When my colleague and friend, Helen, described how her role model taught her how to embrace her role as a leader, I was reminded of a similar journey that I took. Something that was not in any manager training.
Seemingly “little” decisions that a manager and a leader makes often have life changing implications that ultimately alter the course of entire families, far beyond the business impact that it makes. For example, let’s look at the case of John (not his real name). When I nominated and supported him to lead a global project years ago, little did I know the impact on his life that it would make. The role relocated him from Manila to San Francisco, where he was able to demonstrate how great he was to an entirely different set of people. More importantly, the relocation offered changes (for better or worse) in so many other aspects of his life — a new partner from a different culture, a new dog, new friends, and many other new experiences. Basically, a whole new lifestyle.
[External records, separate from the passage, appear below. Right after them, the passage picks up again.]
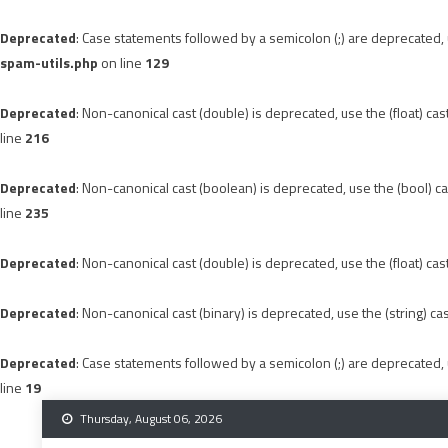
Deprecated
: Case statements followed by a semicolon (;) are deprecated, u
spam-utils.php
on line
129
Deprecated
: Non-canonical cast (double) is deprecated, use the (float) cas
line
216
Deprecated
: Non-canonical cast (boolean) is deprecated, use the (bool) ca
line
235
Deprecated
: Non-canonical cast (double) is deprecated, use the (float) cas
Deprecated
: Non-canonical cast (binary) is deprecated, use the (string) ca
Deprecated
: Case statements followed by a semicolon (;) are deprecated, u
line
19
Skip
Thursday, August 06, 2026
to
For myself, the extra time and effort that Mike Brown spent convincing me to join Uber vs a fast food firm changed the course of my life and that of my family. I do not know where I would be today otherwise, and I am forever grateful. Over the years, I have reflected on the impact of decisions and actions I make as a leader on the lives of others. Supporting someone who has a whole family for a relocation could mean that the person’s kids will have different childhoods in new schools and cultures. Or it could mean offering the chance for that person to try a new function that could lead to a career shift. On the flip side, being a bad manager which causes a person to leave means that I robbed that person of the great things that our firm may have to offer.
If you have the privilege of being a manager and a leader to a group of people, embrace the awesome responsibilities that are bestowed upon you. The role goes beyond any training on how to conduct 1on1s, how to provide feedback, or how to set goals. Look beyond purely the business impact and focus on the overall impact that it would have on the team member’s personal and professional life.
It’s an awesome, yet scary, set of responsibilities.